GoogleのAdSense広告戦略は、新市場型破壊による”イノベーションの解”か?

Googleはなぜ革新的なのか?IPOを控えてGoogle談義が花盛りのなか、幾つかの記事を読んでいると、クリステンセン氏の新著「イノベーションの解」で提起されている、”新市場型破壊”のパターンに、Googleが見事に一致するような気がしてきました。

Yahoo!などの大手ポータルサイトが、なぜ当初はGoogleをパートナーとしていたのに、ここに来て急にGoogleと決別して、検索エンジンを自社開発したり、Overtureの買収をおこなったりしているのか。逆に言うと、なぜ初期の段階ではYahoo!は検索エンジンに、Googleを採用するという判断を下したのか。
GoogleのAdWords、AdSense広告がなぜこれほどまでに急速に普及し始めたのか。この辺りの疑問を読み解くために、「イノベーションの解」の”無消費を市場にする”、”新市場型破壊のパターン”といったロジックが、非常に有効なアプローチとなるような気がします。

まず、当初はYahoo!とGoogleの提携がなぜなりたったのか、という点に関しては、Joi Itoさんの以下の記事がヒントとなります。(引用部分は、英語の原文から要約)

Seven years in the search business(Joi Ito's Web)
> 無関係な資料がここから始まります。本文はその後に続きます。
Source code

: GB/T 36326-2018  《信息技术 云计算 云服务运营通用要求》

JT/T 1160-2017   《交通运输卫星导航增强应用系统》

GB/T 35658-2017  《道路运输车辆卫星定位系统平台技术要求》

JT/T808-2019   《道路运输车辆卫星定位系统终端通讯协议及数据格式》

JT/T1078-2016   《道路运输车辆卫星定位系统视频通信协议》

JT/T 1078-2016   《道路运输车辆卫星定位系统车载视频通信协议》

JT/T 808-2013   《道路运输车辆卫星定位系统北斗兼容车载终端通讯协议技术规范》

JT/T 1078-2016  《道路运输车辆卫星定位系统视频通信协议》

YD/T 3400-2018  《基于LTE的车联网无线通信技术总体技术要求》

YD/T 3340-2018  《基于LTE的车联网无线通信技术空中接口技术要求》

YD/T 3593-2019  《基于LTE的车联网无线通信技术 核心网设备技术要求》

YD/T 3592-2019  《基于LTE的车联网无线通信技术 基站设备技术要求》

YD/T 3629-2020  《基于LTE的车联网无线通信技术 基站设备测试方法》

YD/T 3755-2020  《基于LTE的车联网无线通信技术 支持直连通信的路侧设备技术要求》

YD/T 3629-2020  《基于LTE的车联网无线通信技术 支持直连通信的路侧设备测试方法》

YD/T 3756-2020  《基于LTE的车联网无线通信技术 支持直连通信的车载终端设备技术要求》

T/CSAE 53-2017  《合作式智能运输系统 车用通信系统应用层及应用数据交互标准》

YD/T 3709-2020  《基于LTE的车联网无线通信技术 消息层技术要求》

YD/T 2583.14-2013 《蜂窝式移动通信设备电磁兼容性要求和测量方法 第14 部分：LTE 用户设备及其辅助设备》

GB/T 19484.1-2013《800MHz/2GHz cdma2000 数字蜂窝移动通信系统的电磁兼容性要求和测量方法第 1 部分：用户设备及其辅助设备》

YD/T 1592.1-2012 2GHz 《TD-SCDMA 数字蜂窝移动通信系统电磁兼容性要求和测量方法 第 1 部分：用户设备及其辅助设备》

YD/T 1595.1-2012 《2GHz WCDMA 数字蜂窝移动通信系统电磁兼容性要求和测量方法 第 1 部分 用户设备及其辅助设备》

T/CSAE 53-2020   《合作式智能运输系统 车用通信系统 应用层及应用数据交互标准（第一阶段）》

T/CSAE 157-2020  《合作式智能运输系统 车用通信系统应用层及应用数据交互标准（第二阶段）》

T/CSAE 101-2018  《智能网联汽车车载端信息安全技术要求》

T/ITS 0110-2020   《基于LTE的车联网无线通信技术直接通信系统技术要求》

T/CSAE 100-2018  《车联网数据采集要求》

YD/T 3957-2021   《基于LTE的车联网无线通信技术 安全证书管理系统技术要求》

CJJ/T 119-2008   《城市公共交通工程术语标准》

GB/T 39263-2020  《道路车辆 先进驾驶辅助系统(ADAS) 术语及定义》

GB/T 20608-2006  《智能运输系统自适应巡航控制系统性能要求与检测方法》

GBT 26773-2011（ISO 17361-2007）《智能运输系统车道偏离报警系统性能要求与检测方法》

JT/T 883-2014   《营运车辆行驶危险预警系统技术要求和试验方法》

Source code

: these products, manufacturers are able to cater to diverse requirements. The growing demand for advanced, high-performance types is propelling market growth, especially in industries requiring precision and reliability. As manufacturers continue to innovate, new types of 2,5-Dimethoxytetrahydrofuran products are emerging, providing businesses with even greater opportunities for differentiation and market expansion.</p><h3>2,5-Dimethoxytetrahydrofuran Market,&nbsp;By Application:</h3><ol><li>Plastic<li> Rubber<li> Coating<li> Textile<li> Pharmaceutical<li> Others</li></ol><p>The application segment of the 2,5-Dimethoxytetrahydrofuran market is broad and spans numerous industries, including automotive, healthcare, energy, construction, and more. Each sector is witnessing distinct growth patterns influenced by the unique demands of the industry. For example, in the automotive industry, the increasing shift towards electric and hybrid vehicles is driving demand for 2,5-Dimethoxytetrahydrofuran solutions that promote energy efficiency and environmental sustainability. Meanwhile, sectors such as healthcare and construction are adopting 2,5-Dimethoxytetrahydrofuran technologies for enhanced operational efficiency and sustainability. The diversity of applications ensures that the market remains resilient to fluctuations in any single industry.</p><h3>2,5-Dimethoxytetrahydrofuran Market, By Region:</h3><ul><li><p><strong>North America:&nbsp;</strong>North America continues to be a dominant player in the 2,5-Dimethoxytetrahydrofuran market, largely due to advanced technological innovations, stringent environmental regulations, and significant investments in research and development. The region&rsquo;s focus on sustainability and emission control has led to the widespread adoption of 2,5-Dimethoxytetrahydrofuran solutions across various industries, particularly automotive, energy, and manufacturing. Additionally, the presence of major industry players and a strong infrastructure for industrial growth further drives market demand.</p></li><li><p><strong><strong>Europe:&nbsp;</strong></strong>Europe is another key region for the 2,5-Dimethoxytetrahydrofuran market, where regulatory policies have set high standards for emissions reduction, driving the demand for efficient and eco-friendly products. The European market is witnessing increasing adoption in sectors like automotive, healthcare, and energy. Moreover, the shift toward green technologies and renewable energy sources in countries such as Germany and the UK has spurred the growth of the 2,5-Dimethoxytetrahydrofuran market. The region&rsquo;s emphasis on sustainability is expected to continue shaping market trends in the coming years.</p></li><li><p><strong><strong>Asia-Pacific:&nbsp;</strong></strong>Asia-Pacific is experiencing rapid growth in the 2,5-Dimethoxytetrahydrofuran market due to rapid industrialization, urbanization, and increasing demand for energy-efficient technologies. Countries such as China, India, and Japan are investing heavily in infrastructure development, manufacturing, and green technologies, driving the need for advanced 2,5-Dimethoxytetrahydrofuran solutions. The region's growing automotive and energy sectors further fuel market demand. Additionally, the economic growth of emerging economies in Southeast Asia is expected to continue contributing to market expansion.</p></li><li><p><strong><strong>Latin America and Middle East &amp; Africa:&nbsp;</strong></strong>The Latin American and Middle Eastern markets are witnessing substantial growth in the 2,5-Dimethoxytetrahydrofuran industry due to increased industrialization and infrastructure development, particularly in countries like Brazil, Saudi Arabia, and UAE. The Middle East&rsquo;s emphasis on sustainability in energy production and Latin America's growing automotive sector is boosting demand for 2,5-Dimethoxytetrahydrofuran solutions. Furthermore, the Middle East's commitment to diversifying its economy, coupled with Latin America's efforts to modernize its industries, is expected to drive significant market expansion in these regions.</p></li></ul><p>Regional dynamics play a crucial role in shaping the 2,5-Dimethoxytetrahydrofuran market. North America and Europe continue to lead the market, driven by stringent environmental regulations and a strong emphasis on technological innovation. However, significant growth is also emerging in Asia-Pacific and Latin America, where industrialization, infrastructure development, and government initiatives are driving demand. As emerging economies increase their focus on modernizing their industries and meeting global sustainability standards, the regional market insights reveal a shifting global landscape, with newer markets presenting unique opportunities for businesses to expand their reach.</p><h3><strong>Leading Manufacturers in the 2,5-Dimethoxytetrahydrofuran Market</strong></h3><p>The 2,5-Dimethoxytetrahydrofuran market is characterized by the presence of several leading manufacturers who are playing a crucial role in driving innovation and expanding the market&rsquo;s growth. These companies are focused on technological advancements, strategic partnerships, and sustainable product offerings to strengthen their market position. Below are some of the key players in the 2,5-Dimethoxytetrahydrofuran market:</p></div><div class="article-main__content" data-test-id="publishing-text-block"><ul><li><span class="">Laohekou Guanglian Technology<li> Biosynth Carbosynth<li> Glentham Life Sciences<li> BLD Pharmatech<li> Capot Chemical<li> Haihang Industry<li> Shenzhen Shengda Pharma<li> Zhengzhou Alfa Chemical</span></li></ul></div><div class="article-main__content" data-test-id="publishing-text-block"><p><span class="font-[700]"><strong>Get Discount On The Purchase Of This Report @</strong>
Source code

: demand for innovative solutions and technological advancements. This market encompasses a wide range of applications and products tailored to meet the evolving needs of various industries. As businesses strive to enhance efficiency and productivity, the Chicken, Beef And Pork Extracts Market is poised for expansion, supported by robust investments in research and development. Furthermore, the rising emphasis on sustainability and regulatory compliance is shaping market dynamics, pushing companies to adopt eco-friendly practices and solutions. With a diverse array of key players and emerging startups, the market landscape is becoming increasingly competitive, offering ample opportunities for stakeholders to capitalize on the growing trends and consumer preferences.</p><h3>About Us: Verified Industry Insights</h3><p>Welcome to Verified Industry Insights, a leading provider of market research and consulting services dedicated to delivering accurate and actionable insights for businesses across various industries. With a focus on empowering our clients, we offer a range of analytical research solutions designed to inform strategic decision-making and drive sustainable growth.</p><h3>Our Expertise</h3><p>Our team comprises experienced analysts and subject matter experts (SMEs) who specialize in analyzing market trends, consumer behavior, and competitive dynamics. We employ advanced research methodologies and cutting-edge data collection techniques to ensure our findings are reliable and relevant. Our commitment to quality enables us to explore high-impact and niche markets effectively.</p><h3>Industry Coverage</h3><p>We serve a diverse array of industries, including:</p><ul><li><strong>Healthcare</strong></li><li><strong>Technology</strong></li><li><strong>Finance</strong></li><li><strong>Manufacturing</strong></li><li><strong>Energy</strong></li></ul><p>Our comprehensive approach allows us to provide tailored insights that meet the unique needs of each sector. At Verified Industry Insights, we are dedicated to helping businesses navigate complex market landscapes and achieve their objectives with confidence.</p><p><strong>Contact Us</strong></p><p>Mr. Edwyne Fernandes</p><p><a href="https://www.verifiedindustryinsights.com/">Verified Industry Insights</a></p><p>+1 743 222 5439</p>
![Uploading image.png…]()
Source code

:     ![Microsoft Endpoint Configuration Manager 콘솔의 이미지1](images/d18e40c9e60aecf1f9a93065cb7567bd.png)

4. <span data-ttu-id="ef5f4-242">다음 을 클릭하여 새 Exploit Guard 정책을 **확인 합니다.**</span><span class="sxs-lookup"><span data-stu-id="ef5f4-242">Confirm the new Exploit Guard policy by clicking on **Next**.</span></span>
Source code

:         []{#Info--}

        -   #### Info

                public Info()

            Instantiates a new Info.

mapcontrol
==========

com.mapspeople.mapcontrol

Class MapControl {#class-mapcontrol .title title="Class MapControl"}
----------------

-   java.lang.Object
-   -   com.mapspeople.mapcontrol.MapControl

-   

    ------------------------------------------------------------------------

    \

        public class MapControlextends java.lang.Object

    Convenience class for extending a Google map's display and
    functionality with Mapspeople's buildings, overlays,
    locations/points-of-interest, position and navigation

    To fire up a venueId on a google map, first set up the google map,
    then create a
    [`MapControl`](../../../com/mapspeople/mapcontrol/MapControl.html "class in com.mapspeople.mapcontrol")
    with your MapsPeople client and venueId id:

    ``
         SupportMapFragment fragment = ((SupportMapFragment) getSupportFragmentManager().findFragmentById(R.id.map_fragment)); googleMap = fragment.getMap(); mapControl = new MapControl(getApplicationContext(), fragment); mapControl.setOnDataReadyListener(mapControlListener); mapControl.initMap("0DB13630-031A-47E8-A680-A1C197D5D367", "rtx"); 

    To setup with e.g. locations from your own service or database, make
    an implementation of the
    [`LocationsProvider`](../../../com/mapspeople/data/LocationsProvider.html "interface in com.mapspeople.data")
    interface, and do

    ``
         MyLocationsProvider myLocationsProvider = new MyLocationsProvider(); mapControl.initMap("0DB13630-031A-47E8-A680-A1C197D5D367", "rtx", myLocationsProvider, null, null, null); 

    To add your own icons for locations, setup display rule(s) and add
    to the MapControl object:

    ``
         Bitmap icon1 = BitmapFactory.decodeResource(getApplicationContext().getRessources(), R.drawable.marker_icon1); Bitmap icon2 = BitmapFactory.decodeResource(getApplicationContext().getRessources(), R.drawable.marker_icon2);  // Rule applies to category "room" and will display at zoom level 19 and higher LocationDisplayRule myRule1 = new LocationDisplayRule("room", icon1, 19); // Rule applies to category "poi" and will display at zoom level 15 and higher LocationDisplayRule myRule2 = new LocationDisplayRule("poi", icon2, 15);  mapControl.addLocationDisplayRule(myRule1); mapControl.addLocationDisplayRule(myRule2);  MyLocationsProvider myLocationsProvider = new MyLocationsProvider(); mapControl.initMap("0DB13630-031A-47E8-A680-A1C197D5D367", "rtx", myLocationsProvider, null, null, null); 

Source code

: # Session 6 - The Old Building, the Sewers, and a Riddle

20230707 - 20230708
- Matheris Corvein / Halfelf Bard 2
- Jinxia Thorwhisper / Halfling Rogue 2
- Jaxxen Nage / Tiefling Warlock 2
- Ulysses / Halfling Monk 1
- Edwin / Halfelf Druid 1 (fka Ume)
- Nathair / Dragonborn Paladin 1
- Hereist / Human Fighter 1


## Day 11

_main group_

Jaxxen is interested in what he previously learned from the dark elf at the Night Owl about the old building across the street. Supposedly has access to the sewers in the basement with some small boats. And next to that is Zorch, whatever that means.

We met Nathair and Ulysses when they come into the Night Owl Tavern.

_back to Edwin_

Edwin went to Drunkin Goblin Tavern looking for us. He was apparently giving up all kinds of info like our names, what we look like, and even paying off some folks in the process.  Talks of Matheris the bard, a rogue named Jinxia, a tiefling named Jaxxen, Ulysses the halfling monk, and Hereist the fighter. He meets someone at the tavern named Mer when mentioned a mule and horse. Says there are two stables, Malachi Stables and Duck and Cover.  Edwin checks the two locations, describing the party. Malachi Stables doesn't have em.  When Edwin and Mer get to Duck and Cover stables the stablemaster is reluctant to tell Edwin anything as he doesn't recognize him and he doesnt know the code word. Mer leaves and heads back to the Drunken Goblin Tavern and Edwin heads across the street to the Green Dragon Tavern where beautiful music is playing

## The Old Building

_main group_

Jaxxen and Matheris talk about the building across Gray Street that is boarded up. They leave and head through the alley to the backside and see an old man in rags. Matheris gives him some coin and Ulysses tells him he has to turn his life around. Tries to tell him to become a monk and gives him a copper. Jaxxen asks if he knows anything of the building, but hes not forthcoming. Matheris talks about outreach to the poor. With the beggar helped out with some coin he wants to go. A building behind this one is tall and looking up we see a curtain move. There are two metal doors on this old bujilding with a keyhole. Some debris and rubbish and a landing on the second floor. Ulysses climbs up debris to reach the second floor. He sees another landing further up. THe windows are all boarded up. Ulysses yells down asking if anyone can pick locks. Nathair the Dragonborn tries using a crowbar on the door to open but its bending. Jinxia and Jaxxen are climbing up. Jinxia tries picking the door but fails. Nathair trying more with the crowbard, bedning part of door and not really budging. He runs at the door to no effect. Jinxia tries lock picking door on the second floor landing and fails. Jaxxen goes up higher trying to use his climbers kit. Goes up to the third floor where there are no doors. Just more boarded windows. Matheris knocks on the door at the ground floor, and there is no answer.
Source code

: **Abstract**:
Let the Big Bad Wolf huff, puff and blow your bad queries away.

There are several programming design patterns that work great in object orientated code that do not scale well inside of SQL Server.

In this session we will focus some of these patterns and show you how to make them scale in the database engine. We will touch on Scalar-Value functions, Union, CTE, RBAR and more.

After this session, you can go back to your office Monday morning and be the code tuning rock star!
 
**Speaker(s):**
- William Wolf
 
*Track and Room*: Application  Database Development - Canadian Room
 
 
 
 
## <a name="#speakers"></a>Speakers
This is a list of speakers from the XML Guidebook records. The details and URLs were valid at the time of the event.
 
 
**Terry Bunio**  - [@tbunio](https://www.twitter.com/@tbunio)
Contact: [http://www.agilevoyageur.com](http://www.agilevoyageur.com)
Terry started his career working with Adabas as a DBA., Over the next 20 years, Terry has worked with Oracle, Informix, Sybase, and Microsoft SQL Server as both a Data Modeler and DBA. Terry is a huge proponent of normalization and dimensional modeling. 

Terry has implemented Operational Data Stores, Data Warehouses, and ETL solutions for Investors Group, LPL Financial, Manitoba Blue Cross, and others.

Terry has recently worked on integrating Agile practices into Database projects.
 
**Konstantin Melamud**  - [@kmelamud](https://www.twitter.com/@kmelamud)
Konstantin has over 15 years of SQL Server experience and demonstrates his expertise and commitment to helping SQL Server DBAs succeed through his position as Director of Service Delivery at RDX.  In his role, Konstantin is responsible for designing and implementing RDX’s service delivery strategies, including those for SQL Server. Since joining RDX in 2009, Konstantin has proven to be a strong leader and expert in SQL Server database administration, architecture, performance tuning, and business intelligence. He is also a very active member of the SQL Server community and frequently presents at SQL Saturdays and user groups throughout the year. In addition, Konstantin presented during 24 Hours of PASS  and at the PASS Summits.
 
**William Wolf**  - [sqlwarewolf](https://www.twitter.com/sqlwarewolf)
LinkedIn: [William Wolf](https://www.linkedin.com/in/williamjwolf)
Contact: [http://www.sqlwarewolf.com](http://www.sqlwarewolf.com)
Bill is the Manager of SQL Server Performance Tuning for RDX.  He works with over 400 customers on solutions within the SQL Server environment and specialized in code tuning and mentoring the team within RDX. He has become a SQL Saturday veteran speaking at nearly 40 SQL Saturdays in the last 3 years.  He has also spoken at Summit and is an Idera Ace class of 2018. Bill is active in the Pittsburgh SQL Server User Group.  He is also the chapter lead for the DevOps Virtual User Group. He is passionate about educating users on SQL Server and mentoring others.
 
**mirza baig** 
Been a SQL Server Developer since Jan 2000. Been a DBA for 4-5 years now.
インターネット広告は当初、既存のメディアのシステムになぞらえて、トップページはいくら、ページのこの場所だといくら、というような値段付けをされていた。ユーザーがどのような情報を探しているかを考慮したターゲット広告、ページビューをもとにした値付けは、既存の広告主に受け入れられなかった。また、検索機能を重視するのではなく、既存のメディアのコンテンツを流用するような”ポータル・サイト志向”も強かった。

確かに、当時(7年前)を振り返ると”ポータル戦略”が花盛りで、Yahoo!を初めとして、MSN、国内の大手検索サイト、ISPのホームページは、「いかに既存のメディアのように華やかさを出せるか」ということを競っていたころでした。その後、Googleが登場した際にも、Googleのきわめてシンプルなトップページは、そういった”メジャーなポータル”からしてみれば、競争相手にはならない、地味でローエンドなサイトとみなされていたのかもしれません。
つまり、ユーザーは華やかなポータルに魅了されてアクセスしてくるのであり、華やかなトップページで高い広告料金をとることができる。したがって、検索のような地味な機能は、外部の提携先にアウトソースすることで、自社はより付加価値の高いビジネス領域(ポータル機能の拡充)に集中することができる。これは、ビジネス的な判断として(当時は)妥当といえるでしょう。
しかしこの判断には、「イノベーションの解」で”コアコンピタンスとROA(資産収益率)最大化のデス・スパイラル”と評されるワナが潜んでいた可能性があります。ポータルサイトのコアコンピタンス(=コンテンツページの広告収入)に投資を集約し、ローエンド(=一般サイトの検索)を切り捨てることで、短期的には収益の向上を果たせるものの、切り捨てた市場にこそ、技術革新の可能性があったわけです。
Googleは切り捨てられたローエンド市場(=一般サイトの検索)において、革新的な技術を導入することにより、いままで顕在化していなかった大きな利益を独占するようになります。この部分は、WiredのGoogle特集の中で、Googleの広告ビジネスについて書かれている以下の記事が参考になりました。(引用文は、英語の原文を要約)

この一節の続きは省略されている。